Happy Long weekend. This week we start by recapping the last monthly EIA SnD data for June 2022. With this data, we now have a complete view of Q2 2022.

 Click here to see dashboard: http://www.analytix.ai/natgas-sd-dashboard.html

 

Here are the few things we picked up on:

  1. Total supply was higher by +4.6 Bcf/d Q2-on-Q2 (Prod +3.7 Bcf/d & Canadian Imports +0.9 Bcf/d)
  2. Total consumption jumped by 3.8 Bcf/d Q2-on-Q2. PB made only half the difference. (More on the power gen stats)
  3. LNG was higher by 1.0 Bcf/d with the addition of Calcasieu Pass in the last year. Total exports would have been higher if Freeport was available throughout June.
  4. Lastly the Balancing Item is 1 Bcf/d looser Q2-on-Q2 indicating that either current stats are lower on production or over-estimating demand.

Here are the power gen stats which show overall power demand up 4%. Despite natgas prices being much higher this year, overall coal generation fell. Thankfully #natgas gen did not have to do all the work as wind and solar generation jumped to keep things balanced. 

 

Source: EIA Hourly Generation data, Analytix.ai

NatGas Storage Fundamentals:

The EIA reported a +61 Bcf injection for the week ending Aug 26th, which fell right between our SnD and flow model. For this past week, our estimate was +60 Bcf.

This storage report takes the total level to 2640 Bcf, which is 228 Bcf less than last year at this time and 338 Bcf below the five-year average of 2,978 Bcf.

Although this week’s reported storage build was quite close to the previous week, the fundamental makeup was quite different. Here are the few factors that led to this past week’s storage number:

  1. Total supply grew by +1.4 Bcf/d (+0.8 production out of the Rockies, Midcon, and West TX/NM, and net higher CAD imports with 0.6 Bcf/d more flowing from AECO to Northern Borders)
  2. Power burns jumped by 1.6 Bcf/d to offset the increase in supply with +2.1F more CDDs and extremely low wind led. The increase in CDDs was a result of the Midwest and East coast heating up as seen in the map below.

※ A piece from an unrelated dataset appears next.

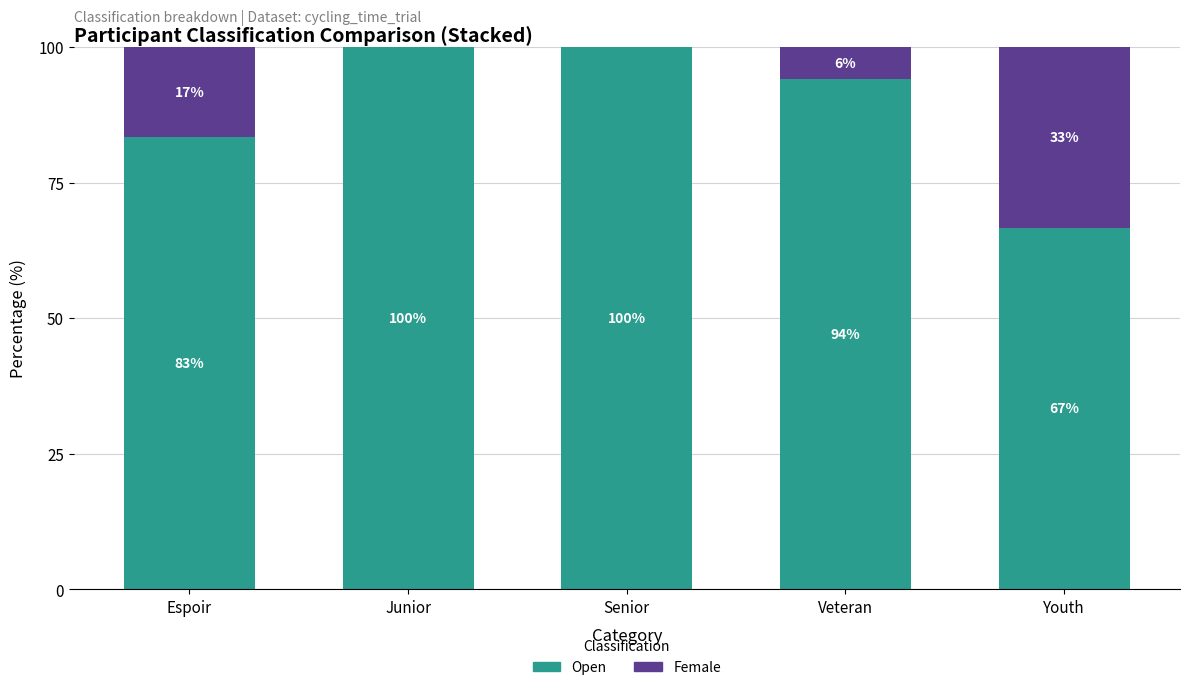

How many data points does each series have?

5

Here is a look at how the weather looked last week relative normal and the previous week:

We calculate the +61 Bcf injection being +2.0 Bcf/d loose YoY wx adjusted.  [We compare this report to LY’s rolling 5-week regression centered around week #35]

The image below shows the same data in chart format. The lines for 2018-2021 essentially show the resulting injection in those years (during week 33 through 37) if they experienced the same temps as this current summer (historicals + the 15-day forecast).

 

For this reporting period, the wind generation level once again came in much below expected levels for this time of the year and at this level of installed capacity. The middle two weeks of August are typically the lowest wind weeks and this year we are seeing wind gen levels follow that same pattern closely. For week ending Aug 26th, wind gen produced 23.6 GWh of power while we should have expected 38+ GWh according to our math; hence the low wind generation added approximately 0.9 Bcf/d or 6.3 Bcf/week of power burns.

With this loose storage number, total August storage injections are looking to come in slightly over LY. This August is roughly 1.0 Bcf/d looser YoY (total injection of 185-190 Bcf vs 160 Bcf LY).

 

For the week ending Sept 2nd, our early view is +62 Bcf. This reporting period will take L48 storage level to 2,702 Bcf (-214 vs LY, -341 vs. 5Yr). This upcoming report once again helps reduce the YoY deficit. Last year we injected +48 Bcf during the same week.

Here is the fundamental picture leading to this week’s storage estimate:

At the high level, we have an increase in production offsetting the increasing demand.

  1. Total supply grew by +1.5 Bcf/d (+1.2 production out of the Midcon and West TX/NM, and net higher CAD imports with 0.3 Bcf/d less flowing back into Dawn).
  2. Power burns jumped by 0.9 Bcf/d to offset the increase in supply with +1.3F more CDDs but wind returning to somewhat normal levels. The increase in CDDs was a result of the Midwest and East coast heating up as seen in the map below.
  3. Industrial consumption was also much higher.